The staff we spoke with were able to tell us the action they would take to ensure that people were protected from abuse. All staff had received training about safeguarding.

Thorough recruitment checks were carried out prior to staff working in the service. This ensured staff were suitable to work with people.

The provider had a clear set of visions and values. Our observations and what we were told by staff showed us that these values had not been successfully implemented by the staff who worked at the service.

There were systems in place to protect people from abuse. The staff were aware of their roles and responsibilities in relation to protecting people from abuse. Relatives felt people were safe in the service and indicated that if they had any concerns they were confident these would be quickly addressed by the registered manager.

Where people lacked the mental capacity to make decisions the registered manager and staff were guided by the principles of the Mental Capacity Act 2005 (MCA) to ensure any decisions were made in the person’s best interests.

People were supported to attend health care appointments and visits from health care professionals such as district nurses.

People’s needs were fully assessed with them before they moved to the service to make sure that they could meet their needs. Assessments were reviewed with the person concerned and their relatives and care plans had been updated as people’s needs changed.

Staff demonstrated respect for people’s dignity during our visit, they were discreet in their conversations with one another and with people who were in communal areas of the service. People knew how to make a complaint if they were unhappy about any aspect of the service.

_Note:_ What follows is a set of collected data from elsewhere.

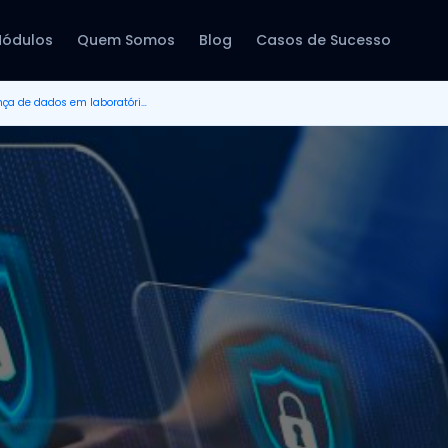
ódulos
Quem Somos
Blog
Casos de Sucesso
Como garantir a segurança de dados em laboratórios de análises clínicas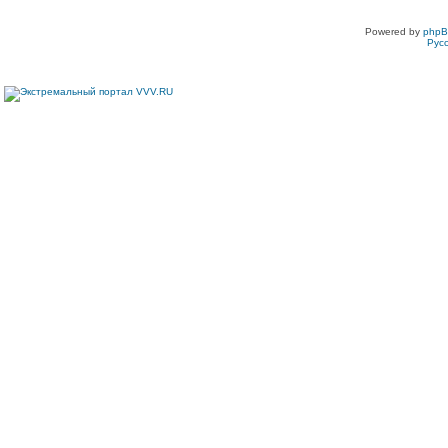
Powered by
php
Рус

People spoke positively about the way the service was run. Members of staff told us that the registered manager was very approachable and understanding. They said they were encouraged to raise issues or make suggestions and felt they were listened to.

During this inspection we found a breach of Regulation 14 of the Health and Social Care Act

2008 (Regulated Activities) Regulations 2010, which corresponds to regulations 14 of the Health and Social Care Act 2008 (Regulated Activities) Regulations 2014. Staff failed to adhere to professional’s guidance on people’s food intake.

You can see what action we told the provider to take at the back of the full version of this report.